The thousands of hairy animals who had witnessed this act of magic were much astonished and applauded the Wizard by barking aloud and shaking the limbs of the trees in which they sat. Dorothy said: "That was a fine trick, Wizard!" and the Gray Ape remarked: "You are certainly the most wonderful magician in all the Land of Oz!"
"Oh, no," modestly replied the little man. "Glinda's magic is better than mine, but mine seems good enough to use on ordinary occasions. And now, Rango, we will say good-bye, and I promise to return your monkeys as happy and safe as they are now."
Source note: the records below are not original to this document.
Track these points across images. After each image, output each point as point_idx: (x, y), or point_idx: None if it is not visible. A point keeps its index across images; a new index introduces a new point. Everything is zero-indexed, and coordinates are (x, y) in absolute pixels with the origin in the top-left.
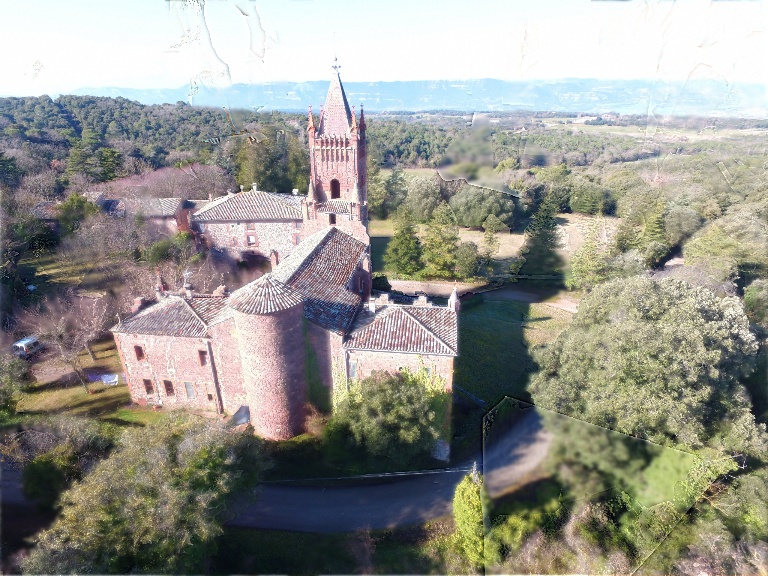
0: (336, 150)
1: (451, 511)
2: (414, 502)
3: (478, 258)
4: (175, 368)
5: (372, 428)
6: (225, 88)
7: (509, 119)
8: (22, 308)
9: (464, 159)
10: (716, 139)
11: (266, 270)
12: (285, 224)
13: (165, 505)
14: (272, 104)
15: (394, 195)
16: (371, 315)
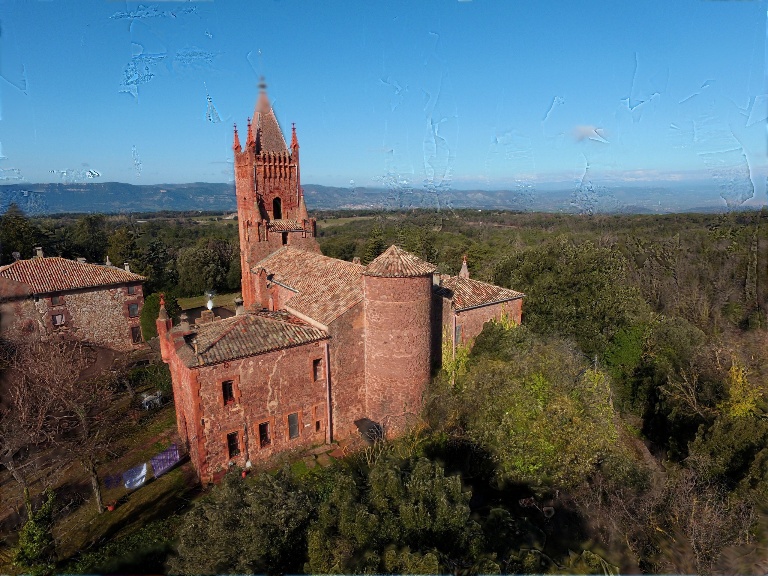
0: (279, 166)
1: None
2: None
3: None
4: (278, 398)
5: None
6: None
7: None
8: None
9: (565, 119)
10: None
11: None
12: (112, 291)
13: None
14: None
15: (159, 270)
16: (438, 288)
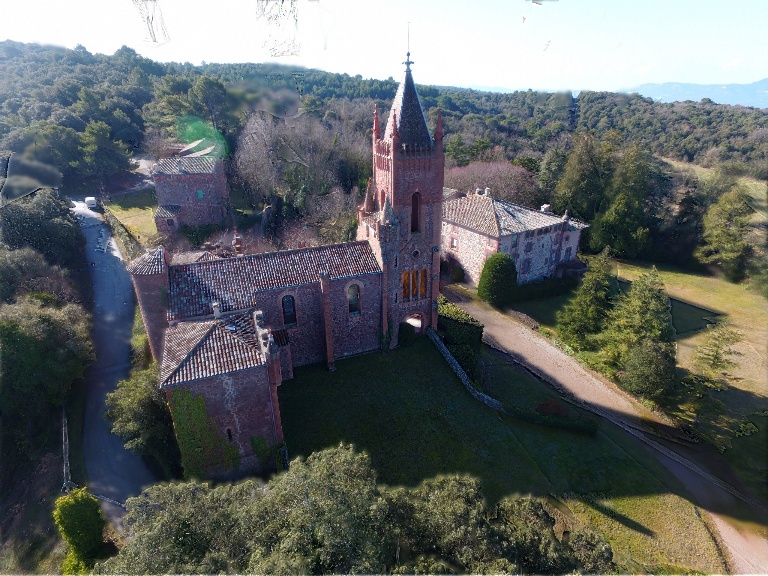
0: (383, 158)
1: (114, 522)
2: (124, 491)
3: (659, 375)
4: None
5: None
6: (244, 89)
7: None
8: (267, 236)
9: None
10: None
11: (454, 277)
12: (481, 236)
13: None
14: None
15: (766, 252)
16: None
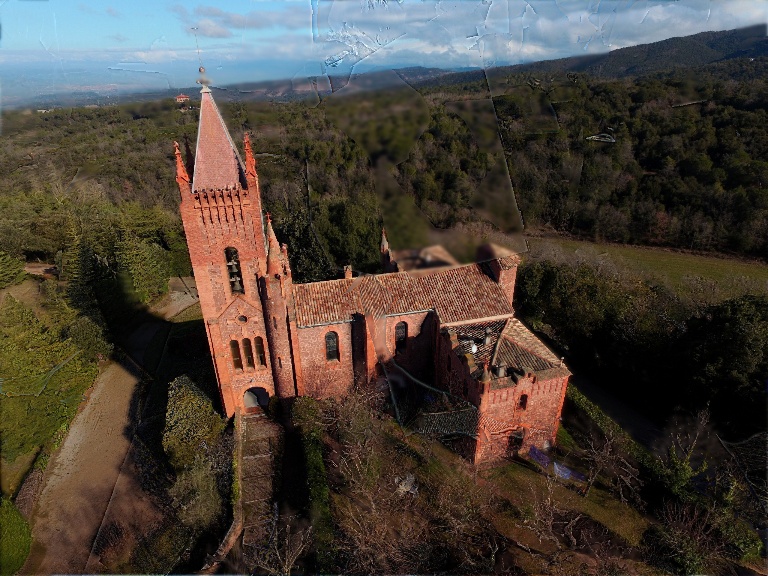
0: None
1: None
2: None
3: None
4: None
5: None
6: None
7: None
8: None
9: None
10: None
11: None
12: None
13: None
14: None
15: None
16: None
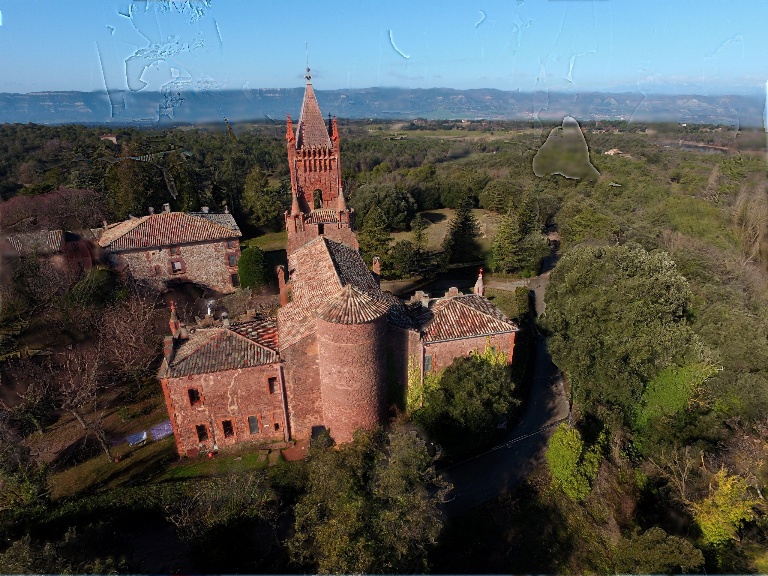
0: (319, 160)
1: (538, 465)
2: (506, 467)
3: (414, 254)
4: (238, 404)
5: (477, 408)
6: (249, 99)
7: (389, 126)
8: None
9: (560, 157)
10: None
11: None
12: (215, 244)
13: (414, 510)
14: (269, 115)
15: (287, 206)
16: (426, 310)
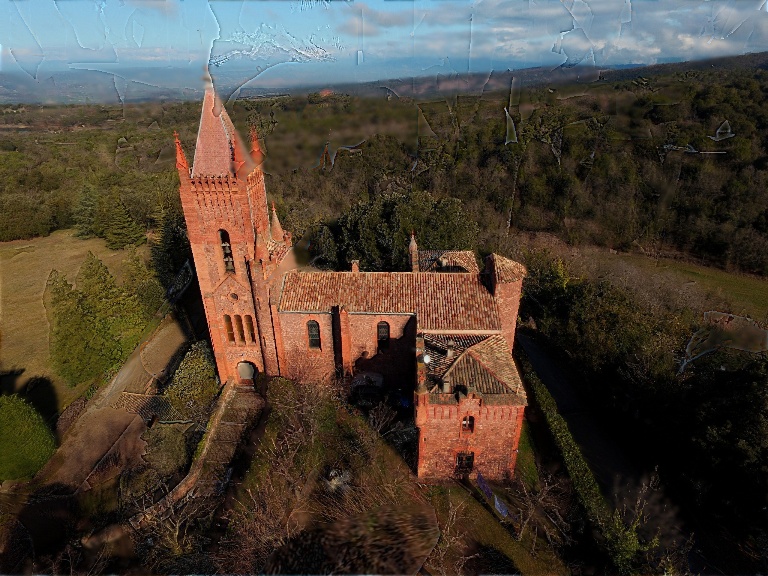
0: None
1: None
2: None
3: None
4: None
5: None
6: (389, 113)
7: None
8: None
9: None
10: (87, 131)
11: None
12: None
13: None
14: None
15: None
16: (447, 268)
The Wizard rode on the back of the Hungry Tiger and carried the cage of monkeys very carefully, so as not to joggle them. Dorothy rode on the back of the Cowardly Lion, and the Glass Cat trotted, as before, to show them the way.
Gugu the King crouched upon a log and watched them go, but as he bade them farewell, the enormous Leopard said:
"I know now that you are the friends of beasts and that the forest people may trust you. Whenever the Wizard of Oz and Princess Dorothy enter the Forest of Gugu hearafter, they will be as welcome and as safe with us as ever they are in the Emerald City."